The European Union backed member Greece’s plan to double the boundaries of its territorial waters from six to 12 kilometers and snapped that Turkey has no call to try to stop it, heightening the tension.

EU spokesperson Maja Kocijancic told Euractiv that the EU “remains committed to good neighborly relations and respect of international agreements,” a statement the news website said amounted to a rebuke to Turkey over its opposition to plans to extend Greece’s territorial waters.

Former Greek Foreign Minister Nikos Kotzias, in his last act before quitting, said the borders would be extended but only in the Ionian Sea off western Greece and not yet in the Aegean between Greece and Turkey.

The prospect has irked Turkey which doesn’t recognize the law of the sea and has sent warships past Greek islands while President Recep Tayyip Erdogan said he covets the return of islands ceded to Greece in the 1923 Treaty of Lausanne he also doesn’t accept.

Turkish Foreign Minister Spokesperson Hami Aksoy said Turkey wouldn’t allow Greece to extend its sea borders and said it would be a cause of war if it happened.

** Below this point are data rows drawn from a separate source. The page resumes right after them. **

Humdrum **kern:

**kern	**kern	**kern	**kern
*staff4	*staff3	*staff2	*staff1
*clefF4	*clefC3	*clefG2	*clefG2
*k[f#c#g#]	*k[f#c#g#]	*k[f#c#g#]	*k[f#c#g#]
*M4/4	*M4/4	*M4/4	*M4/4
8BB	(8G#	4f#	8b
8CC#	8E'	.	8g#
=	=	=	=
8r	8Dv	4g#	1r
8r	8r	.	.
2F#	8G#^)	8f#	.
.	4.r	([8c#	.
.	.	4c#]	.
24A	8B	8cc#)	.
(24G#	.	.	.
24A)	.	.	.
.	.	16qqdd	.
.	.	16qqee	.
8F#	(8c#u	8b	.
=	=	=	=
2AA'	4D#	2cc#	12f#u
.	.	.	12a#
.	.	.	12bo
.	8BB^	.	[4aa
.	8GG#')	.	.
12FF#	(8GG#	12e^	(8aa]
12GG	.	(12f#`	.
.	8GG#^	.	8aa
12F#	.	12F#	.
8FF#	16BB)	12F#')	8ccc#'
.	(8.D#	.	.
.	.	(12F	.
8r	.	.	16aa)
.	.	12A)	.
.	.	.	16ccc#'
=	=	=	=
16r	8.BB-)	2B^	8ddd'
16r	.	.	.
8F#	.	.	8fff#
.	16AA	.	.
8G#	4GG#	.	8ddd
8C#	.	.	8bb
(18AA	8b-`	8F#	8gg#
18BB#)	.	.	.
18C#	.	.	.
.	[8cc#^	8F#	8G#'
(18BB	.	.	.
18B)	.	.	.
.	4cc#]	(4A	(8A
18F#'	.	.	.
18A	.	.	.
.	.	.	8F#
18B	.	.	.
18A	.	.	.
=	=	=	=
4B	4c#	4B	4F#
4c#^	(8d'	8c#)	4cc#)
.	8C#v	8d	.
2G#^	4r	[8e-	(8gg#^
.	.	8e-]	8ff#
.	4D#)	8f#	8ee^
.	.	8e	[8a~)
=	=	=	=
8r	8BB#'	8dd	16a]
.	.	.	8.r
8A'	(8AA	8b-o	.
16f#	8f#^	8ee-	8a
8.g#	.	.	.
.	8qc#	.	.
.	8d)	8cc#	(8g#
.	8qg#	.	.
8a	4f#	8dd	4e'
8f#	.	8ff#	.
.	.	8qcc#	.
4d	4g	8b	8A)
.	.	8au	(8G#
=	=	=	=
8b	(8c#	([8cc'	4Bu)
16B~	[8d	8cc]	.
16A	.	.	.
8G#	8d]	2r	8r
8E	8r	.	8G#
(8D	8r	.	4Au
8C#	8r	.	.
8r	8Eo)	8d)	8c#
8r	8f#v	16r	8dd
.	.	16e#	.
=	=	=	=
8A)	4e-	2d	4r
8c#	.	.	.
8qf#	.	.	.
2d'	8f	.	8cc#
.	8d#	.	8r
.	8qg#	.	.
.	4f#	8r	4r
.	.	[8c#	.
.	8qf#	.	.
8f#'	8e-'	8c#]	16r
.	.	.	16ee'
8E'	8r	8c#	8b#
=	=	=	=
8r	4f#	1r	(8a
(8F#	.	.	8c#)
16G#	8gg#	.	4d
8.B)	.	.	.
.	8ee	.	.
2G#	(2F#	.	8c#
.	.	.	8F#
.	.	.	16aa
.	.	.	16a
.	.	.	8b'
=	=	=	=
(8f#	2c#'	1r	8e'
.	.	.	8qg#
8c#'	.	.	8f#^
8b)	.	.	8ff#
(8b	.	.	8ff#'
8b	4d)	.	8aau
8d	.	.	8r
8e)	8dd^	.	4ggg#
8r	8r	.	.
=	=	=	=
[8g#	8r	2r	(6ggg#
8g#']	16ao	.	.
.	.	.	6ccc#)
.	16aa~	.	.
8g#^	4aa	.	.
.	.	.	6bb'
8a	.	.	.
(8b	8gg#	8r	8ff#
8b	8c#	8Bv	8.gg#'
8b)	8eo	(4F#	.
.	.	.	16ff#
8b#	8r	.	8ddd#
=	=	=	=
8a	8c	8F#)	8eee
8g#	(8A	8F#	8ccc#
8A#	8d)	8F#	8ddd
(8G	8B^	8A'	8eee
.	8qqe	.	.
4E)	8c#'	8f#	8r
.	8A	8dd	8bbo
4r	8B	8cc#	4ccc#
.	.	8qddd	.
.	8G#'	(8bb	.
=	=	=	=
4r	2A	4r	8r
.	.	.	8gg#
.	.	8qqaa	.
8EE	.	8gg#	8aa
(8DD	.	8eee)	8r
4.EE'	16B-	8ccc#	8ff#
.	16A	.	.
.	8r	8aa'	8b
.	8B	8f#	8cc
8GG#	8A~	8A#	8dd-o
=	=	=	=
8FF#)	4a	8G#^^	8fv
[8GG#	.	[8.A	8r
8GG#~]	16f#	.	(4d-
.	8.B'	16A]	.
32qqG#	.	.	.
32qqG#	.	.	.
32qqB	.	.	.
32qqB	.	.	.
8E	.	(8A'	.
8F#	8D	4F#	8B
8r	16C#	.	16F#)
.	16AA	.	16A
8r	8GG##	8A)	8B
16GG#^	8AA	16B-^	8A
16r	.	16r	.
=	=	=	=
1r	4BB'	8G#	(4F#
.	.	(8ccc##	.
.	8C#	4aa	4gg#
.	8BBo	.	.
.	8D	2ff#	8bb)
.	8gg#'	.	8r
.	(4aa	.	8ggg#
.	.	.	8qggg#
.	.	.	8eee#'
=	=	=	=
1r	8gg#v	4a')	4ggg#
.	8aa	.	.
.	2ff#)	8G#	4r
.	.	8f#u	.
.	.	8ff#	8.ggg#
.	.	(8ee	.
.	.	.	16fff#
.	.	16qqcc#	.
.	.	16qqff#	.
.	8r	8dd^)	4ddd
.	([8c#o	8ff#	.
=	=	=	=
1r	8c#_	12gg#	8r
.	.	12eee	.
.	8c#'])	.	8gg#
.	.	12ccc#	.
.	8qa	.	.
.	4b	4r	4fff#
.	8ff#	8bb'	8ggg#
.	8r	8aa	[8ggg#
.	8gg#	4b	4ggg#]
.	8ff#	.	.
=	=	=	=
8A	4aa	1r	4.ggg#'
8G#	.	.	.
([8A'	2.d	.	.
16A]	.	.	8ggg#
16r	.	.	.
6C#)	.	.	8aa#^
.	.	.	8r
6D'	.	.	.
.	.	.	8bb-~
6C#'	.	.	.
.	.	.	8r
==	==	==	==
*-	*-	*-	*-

Prime Minister and Radical Left SYRIZA leader Alexis Tsipras, who took over as Foreign Minister, said it would require legislative approval and not just a decree.

Kocijancic’s mention of “respect for international agreements” refers to the United Nations Convention on the Sea which Greece has signed but Turkey hasn’t. The convention allows a 12-kilometer (7.45-mile) distance from the coastline as the maximum extent for a state’s territorial waters. Some Greek islands are closer to Turkey’s coast than that distance.